## TEXT BLOCK:
Introduction: While adrenocorticotropic hormone (ACTH) is one of the most effective drugs against West syndrome, there have been a few reports describing seizures induced by ACTH.
Methods and Patients: We describe a case of West syndrome with nonconvulsive status epilepticus ( NCSE) induced by ACTH therapy. The patient was a 4- year- old girl. At 7 months of age, she developed infantile spasms. Her electroencephalogram (EEG) showed hypsarrhythmia, so we diagnosed her with West syndrome and treated her with vitamin B6, valproic acid and ACTH (0.01mg/kg/day). Five days after the start of ACTH therapy, her tonic spasms had nearly disappeared. However, from day 5 she began to move slowly and seemed in a dazed semi-conscious state. Her EEG showed continuous spikes & waves in both occipital regions. We diagnosed her ACTH- induced NCSE and stopped ACTH treatment. After discontinuation of the therapy, her NCSE improved. She still had tonic spasms 5-10 times a day, so Zonisamide was added to treatments. After that, there were no seizures for three years.
Conclusions: When patients show activity loss or a semi-conscious state under the influence of ACTH, we should consider the possibility of ACTH- induced NCSE and perform long-time EEG monitoring.

## LISTED ENTRIES:
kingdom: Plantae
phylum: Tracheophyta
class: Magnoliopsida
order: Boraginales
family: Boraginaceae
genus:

## PROBLEM DESCRIPTION:
From the case report on ACTH therapy, extract the part that opens with the words containing "Introduction: While adrenocorticotropic" and closes with "induced by ACTH.". The records come from a separate source unrelated to the text.

## OUTPUT OF THE EXERCISE:
Introduction: While adrenocorticotropic hormone (ACTH) is one of the most effective drugs against West syndrome, there have been a few reports describing seizures induced by ACTH.